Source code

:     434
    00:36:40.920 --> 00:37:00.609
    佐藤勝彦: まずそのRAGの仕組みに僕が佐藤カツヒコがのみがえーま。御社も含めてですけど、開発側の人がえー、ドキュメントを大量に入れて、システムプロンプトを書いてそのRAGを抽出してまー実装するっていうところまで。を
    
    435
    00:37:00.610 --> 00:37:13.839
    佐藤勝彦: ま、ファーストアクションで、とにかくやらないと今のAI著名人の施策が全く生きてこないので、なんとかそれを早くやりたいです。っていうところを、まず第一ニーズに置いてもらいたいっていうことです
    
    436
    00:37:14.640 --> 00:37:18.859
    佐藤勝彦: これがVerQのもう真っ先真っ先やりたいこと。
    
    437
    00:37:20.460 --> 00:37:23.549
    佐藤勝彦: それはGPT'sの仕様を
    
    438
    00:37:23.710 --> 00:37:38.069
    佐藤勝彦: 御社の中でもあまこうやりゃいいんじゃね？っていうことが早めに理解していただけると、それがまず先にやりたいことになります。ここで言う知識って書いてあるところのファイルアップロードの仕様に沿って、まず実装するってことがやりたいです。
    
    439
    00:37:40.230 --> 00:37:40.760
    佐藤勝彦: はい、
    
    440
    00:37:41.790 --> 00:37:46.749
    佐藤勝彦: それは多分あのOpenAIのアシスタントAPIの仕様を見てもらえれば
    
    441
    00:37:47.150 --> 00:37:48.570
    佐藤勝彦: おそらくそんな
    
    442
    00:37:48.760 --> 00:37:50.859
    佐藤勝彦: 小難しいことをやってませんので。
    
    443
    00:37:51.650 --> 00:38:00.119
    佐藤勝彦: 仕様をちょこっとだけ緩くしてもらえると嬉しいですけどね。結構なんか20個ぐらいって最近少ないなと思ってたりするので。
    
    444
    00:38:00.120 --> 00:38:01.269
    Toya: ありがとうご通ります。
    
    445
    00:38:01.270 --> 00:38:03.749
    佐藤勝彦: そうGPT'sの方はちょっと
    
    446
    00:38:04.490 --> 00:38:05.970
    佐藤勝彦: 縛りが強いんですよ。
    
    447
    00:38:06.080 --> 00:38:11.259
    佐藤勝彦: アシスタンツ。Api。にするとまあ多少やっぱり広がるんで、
══════════════════════════════
▶ _TO-DO ITEM_
Please write out the text of each record above line for line, keeping every character unchanged.

▶ _RESULT OF THE TASK_
Source code

:     434
    00:36:40.920 --> 00:37:00.609
    佐藤勝彦: まずそのRAGの仕組みに僕が佐藤カツヒコがのみがえーま。御社も含めてですけど、開発側の人がえー、ドキュメントを大量に入れて、システムプロンプトを書いてそのRAGを抽出してまー実装するっていうところまで。を
    
    435
    00:37:00.610 --> 00:37:13.839
    佐藤勝彦: ま、ファーストアクションで、とにかくやらないと今のAI著名人の施策が全く生きてこないので、なんとかそれを早くやりたいです。っていうところを、まず第一ニーズに置いてもらいたいっていうことです
    
    436
    00:37:14.640 --> 00:37:18.859
    佐藤勝彦: これがVerQのもう真っ先真っ先やりたいこと。
    
    437
    00:37:20.460 --> 00:37:23.549
    佐藤勝彦: それはGPT'sの仕様を
    
    438
    00:37:23.710 --> 00:37:38.069
    佐藤勝彦: 御社の中でもあまこうやりゃいいんじゃね？っていうことが早めに理解していただけると、それがまず先にやりたいことになります。ここで言う知識って書いてあるところのファイルアップロードの仕様に沿って、まず実装するってことがやりたいです。
    
    439
    00:37:40.230 --> 00:37:40.760
    佐藤勝彦: はい、
    
    440
    00:37:41.790 --> 00:37:46.749
    佐藤勝彦: それは多分あのOpenAIのアシスタントAPIの仕様を見てもらえれば
    
    441
    00:37:47.150 --> 00:37:48.570
    佐藤勝彦: おそらくそんな
    
    442
    00:37:48.760 --> 00:37:50.859
    佐藤勝彦: 小難しいことをやってませんので。
    
    443
    00:37:51.650 --> 00:38:00.119
    佐藤勝彦: 仕様をちょこっとだけ緩くしてもらえると嬉しいですけどね。結構なんか20個ぐらいって最近少ないなと思ってたりするので。
    
    444
    00:38:00.120 --> 00:38:01.269
    Toya: ありがとうご通ります。
    
    445
    00:38:01.270 --> 00:38:03.749
    佐藤勝彦: そうGPT'sの方はちょっと
    
    446
    00:38:04.490 --> 00:38:05.970
    佐藤勝彦: 縛りが強いんですよ。
    
    447
    00:38:06.080 --> 00:38:11.259
    佐藤勝彦: アシスタンツ。Api。にするとまあ多少やっぱり広がるんで、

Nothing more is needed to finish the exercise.